Moro comenzó a hacer estragos entre la multitud, que gritaban con sorpresa. Llegó junto al sacerdote y comenzó a coserlo a picotazos.
—¿Vamos, querida? —le preguntó Alfred a Vivienne y esta rió extasiada. Sus voces se enmudecieron, sus intérpretes alados se dirigían ahora en pos del verdugo. Falaz, comprendiendo lo que ocurría y envalentonado por la hazaña de sus compañeros, abandonó a Charles y revoloteó también alrededor del sacerdote y del hombre de las ropas pardas a modo de advertencia, después graznó de forma muy aguda y continuada durante unos segundos y, antes de que el verdugo echara a correr manoteando y sangrando loma abajo, nuevas formas oscuras se aproximaron al lugar. Eran bandadas espontaneas de cuervos que respondían a la llamada de Falaz. Las gentes comenzaron a gritar de nuevo, esta vez, de pánico.
—¡Esto es cosa del maligno!, ¡Dios mío de los cielos, ten compasión! —exclamaban.
—El demonio no quiere que se haga la voluntad divina, ¡aguantad hermanos! —El sacerdote había recuperado el ánimo, él mismo se encaramaba ahora a la improvisada tarima para empujar las alpacas.
—¡Atento moro, ahí compañero! —pensé—. Encárgate de ese gaznápiro calvo, ¡así, chico!
El sacerdote, ahora sin parpado, y cubriéndose el globo ocular, cambió de opinión y se sumó a la tocata y fuga. No cabía en mí de la ilusión, Alfred y Vivienne reían con la alegre perfidia acostumbrada. Podía notar la esperanza volver al espíritu de Charles.
El muchacho que no pecaba de espabilado, había por fin decidido dejar de admirar aquel espectáculo surrealista y, viéndose solo, se liberó del lazo aun holgado y, con las manos a la espalda, bajo del apeadero tropezando con algunas sacas. Corrió loma abajo hacia la arboleda. Tres veces cayó en el barro y tres veces se levantó con desesperación.
—¡Protégeme, señor! —murmuraba.
En dirección contraria, pude observar a los últimos burgueses trotar en desbandada hacia la ciudad. En la loma aún quedaban algunos incautos huyendo de los cuervos, que los perseguían en vuelo rasante.
—Moro. Ven, bonito. Aquí Moro, ¡que vuelvas! ¡Maldito come-heces!
Falaz, mucho más responsable en su cometido, hacía ya rato que picoteaba en la cabeza de Charles,
—¡Gracias, gracias a todos!, ¿cómo podré agradecéroslo?
—¿Que ves ahora, Charles?
—Veo casi lo mismo —sonrió Charles—...pero algo más lejano.
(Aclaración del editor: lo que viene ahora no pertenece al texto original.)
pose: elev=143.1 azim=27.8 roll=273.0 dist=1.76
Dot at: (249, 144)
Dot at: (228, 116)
Vivienne se sumó a la conversación.
—Ha sido divertido, querido Charles, pero no entiendo que ha cambiado con esto. Como tú dices, acabará en un lugar muy parecido a este, ¿qué sentido tiene retrasarlo?, se hubiera ahorrado angustia, miedo y una paupérrima vida de fugitivo.
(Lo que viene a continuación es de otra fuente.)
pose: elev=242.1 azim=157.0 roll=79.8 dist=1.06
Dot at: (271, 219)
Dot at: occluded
Alfred ya dotado de palabra coincidió con su esposa:
—¿Qué tipo de vida tendrá ahora? —Charles no paraba de reír. Lo hacía con dulzura.
—La misma vida que entra ahora en vaharadas en sus pulmones, la misma que intenta conservar. Sí, yo sé cuál es su destino. Solo queda por descubrir que camino será el que recorra hasta alcanzarlo, y eso, mis estimados colegas, es lo que más importa.
—Entretenida Ronda, sin duda —alegué yo—. No hay nada como tener buenas vistas.
Todos reímos. Los chillidos de los carroñeros inundaron la loma del patíbulo.